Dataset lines
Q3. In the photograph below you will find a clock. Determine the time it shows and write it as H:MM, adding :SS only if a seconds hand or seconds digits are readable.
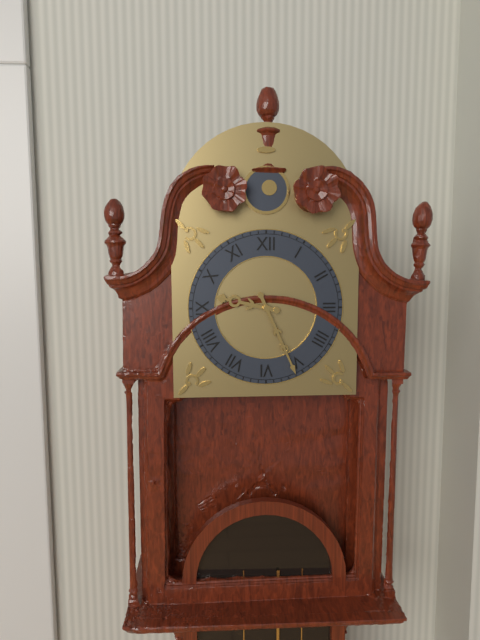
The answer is 9:26
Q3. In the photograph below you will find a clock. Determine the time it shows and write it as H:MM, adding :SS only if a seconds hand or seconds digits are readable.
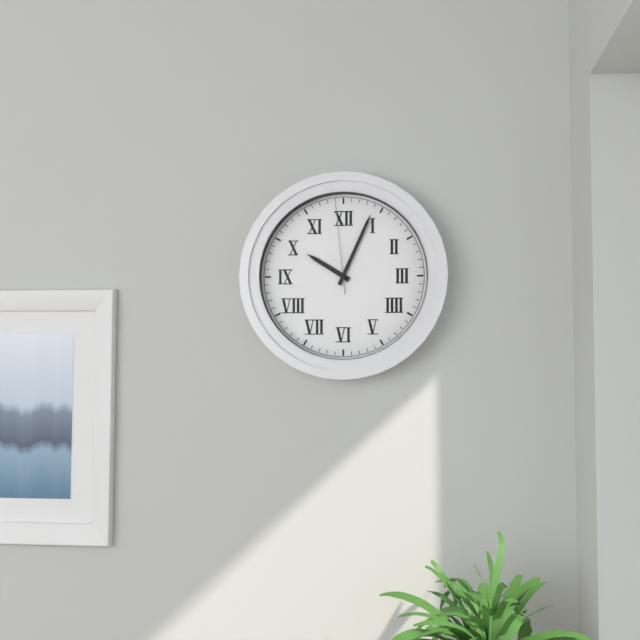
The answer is 10:04:59
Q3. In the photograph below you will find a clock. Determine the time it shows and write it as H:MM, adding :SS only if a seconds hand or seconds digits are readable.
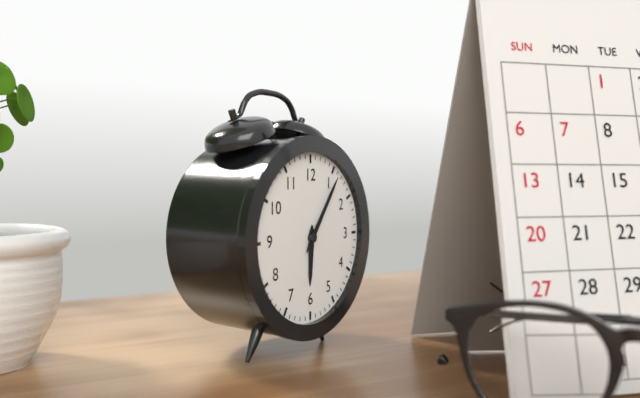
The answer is 6:06
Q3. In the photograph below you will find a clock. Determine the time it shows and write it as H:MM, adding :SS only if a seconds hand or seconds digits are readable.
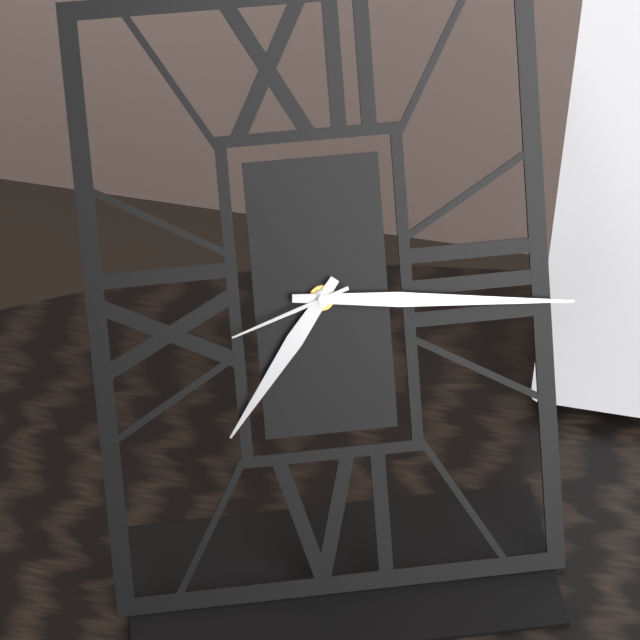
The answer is 7:16:42
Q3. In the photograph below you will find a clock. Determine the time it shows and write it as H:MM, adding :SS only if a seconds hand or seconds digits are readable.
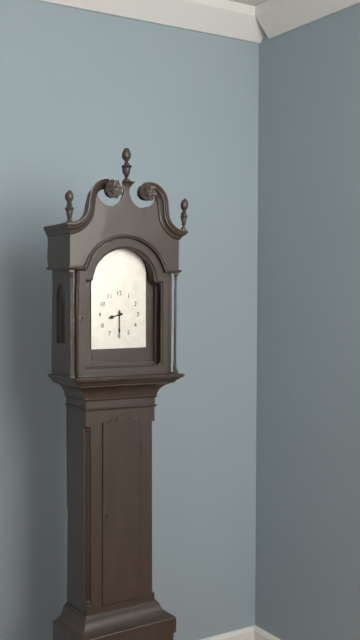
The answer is 8:30
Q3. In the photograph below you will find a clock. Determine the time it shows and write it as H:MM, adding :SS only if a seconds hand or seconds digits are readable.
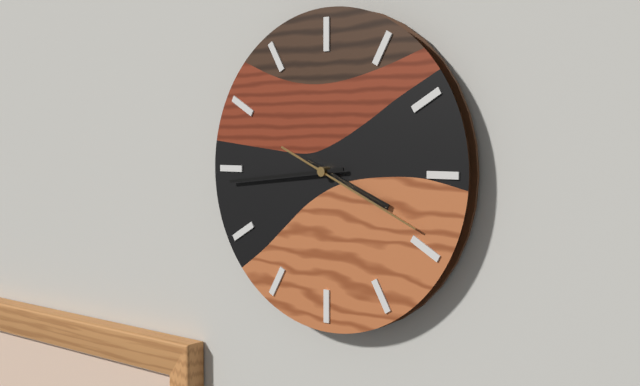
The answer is 3:44:19
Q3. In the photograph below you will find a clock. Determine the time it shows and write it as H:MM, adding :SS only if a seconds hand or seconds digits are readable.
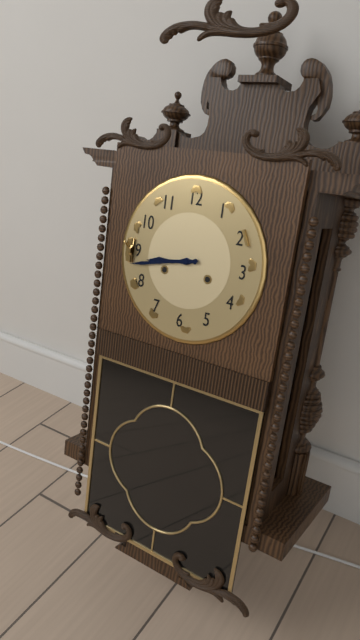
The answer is 8:43
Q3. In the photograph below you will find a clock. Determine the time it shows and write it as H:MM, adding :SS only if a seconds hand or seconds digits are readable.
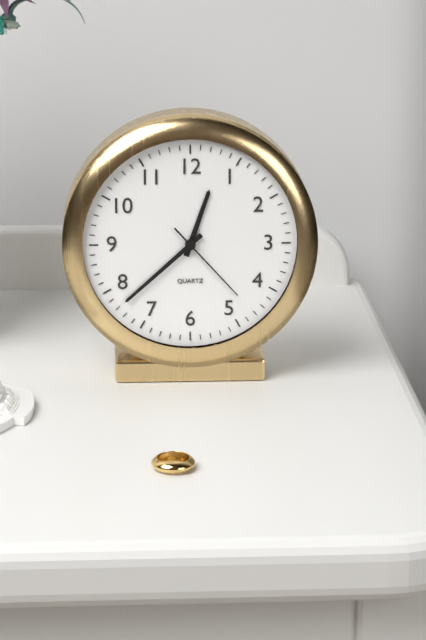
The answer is 12:38:23
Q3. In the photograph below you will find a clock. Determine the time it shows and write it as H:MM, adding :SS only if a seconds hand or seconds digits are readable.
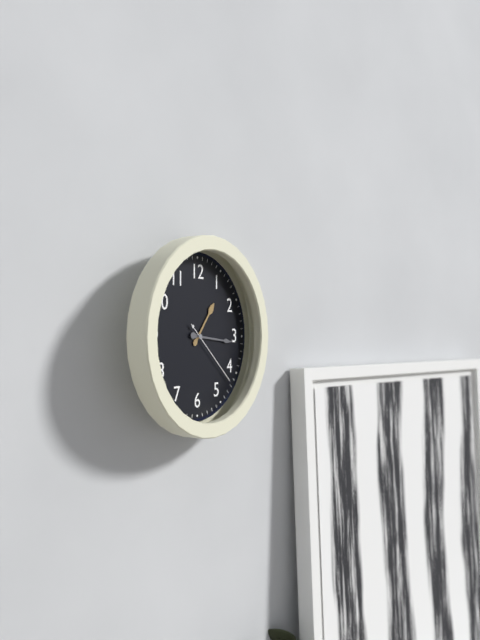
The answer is 1:16:22
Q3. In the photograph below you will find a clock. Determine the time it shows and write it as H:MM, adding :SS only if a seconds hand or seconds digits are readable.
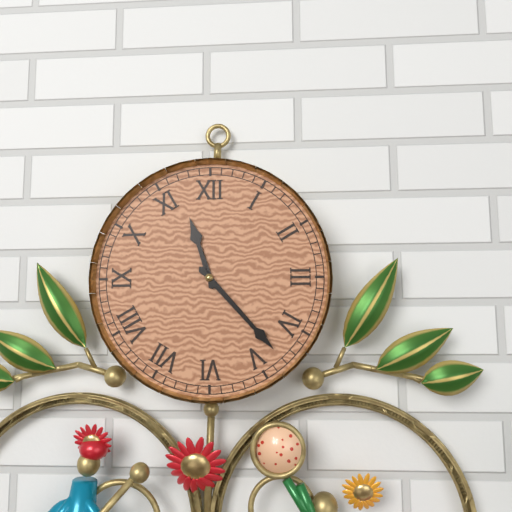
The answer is 11:23
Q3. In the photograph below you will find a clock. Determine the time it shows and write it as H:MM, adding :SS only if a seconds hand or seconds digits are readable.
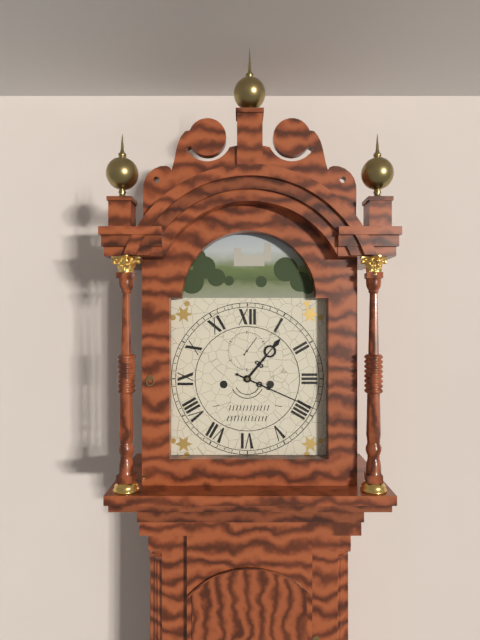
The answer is 1:19
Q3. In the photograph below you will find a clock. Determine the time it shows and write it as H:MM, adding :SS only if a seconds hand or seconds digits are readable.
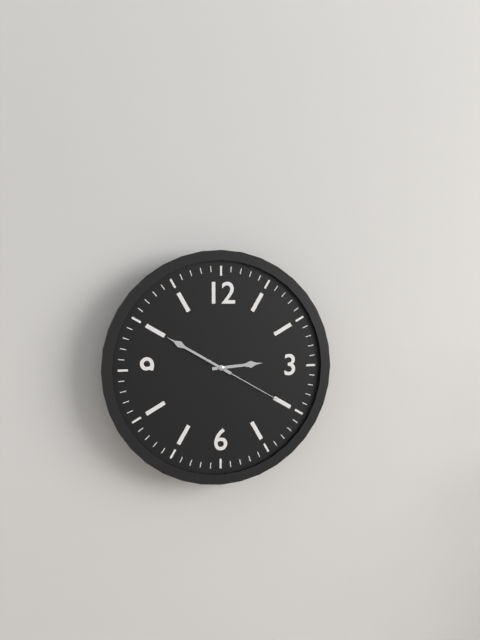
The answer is 2:50:20
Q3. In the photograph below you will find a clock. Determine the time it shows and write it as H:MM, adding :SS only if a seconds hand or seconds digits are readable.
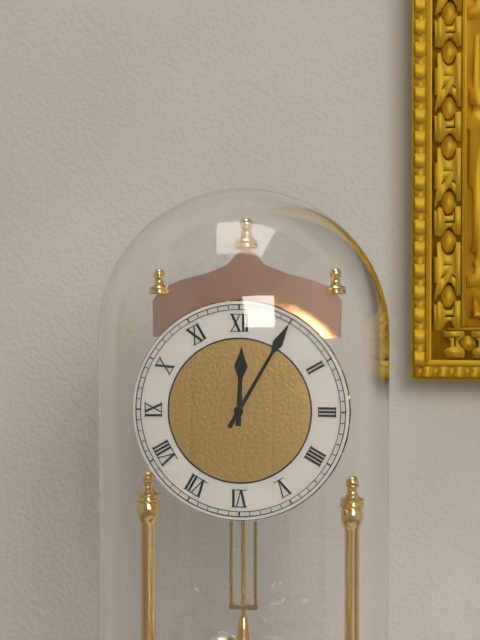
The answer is 12:05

## Problem details:
Copy all of the lines above word for word, but leave out the pictures.

## Finished answer:
Q3. In the photograph below you will find a clock. Determine the time it shows and write it as H:MM, adding :SS only if a seconds hand or seconds digits are readable.
The answer is 9:26
Q3. In the photograph below you will find a clock. Determine the time it shows and write it as H:MM, adding :SS only if a seconds hand or seconds digits are readable.
The answer is 10:04:59
Q3. In the photograph below you will find a clock. Determine the time it shows and write it as H:MM, adding :SS only if a seconds hand or seconds digits are readable.
The answer is 6:06
Q3. In the photograph below you will find a clock. Determine the time it shows and write it as H:MM, adding :SS only if a seconds hand or seconds digits are readable.
The answer is 7:16:42
Q3. In the photograph below you will find a clock. Determine the time it shows and write it as H:MM, adding :SS only if a seconds hand or seconds digits are readable.
The answer is 8:30
Q3. In the photograph below you will find a clock. Determine the time it shows and write it as H:MM, adding :SS only if a seconds hand or seconds digits are readable.
The answer is 3:44:19
Q3. In the photograph below you will find a clock. Determine the time it shows and write it as H:MM, adding :SS only if a seconds hand or seconds digits are readable.
The answer is 8:43
Q3. In the photograph below you will find a clock. Determine the time it shows and write it as H:MM, adding :SS only if a seconds hand or seconds digits are readable.
The answer is 12:38:23
Q3. In the photograph below you will find a clock. Determine the time it shows and write it as H:MM, adding :SS only if a seconds hand or seconds digits are readable.
The answer is 1:16:22
Q3. In the photograph below you will find a clock. Determine the time it shows and write it as H:MM, adding :SS only if a seconds hand or seconds digits are readable.
The answer is 11:23
Q3. In the photograph below you will find a clock. Determine the time it shows and write it as H:MM, adding :SS only if a seconds hand or seconds digits are readable.
The answer is 1:19
Q3. In the photograph below you will find a clock. Determine the time it shows and write it as H:MM, adding :SS only if a seconds hand or seconds digits are readable.
The answer is 2:50:20
Q3. In the photograph below you will find a clock. Determine the time it shows and write it as H:MM, adding :SS only if a seconds hand or seconds digits are readable.
The answer is 12:05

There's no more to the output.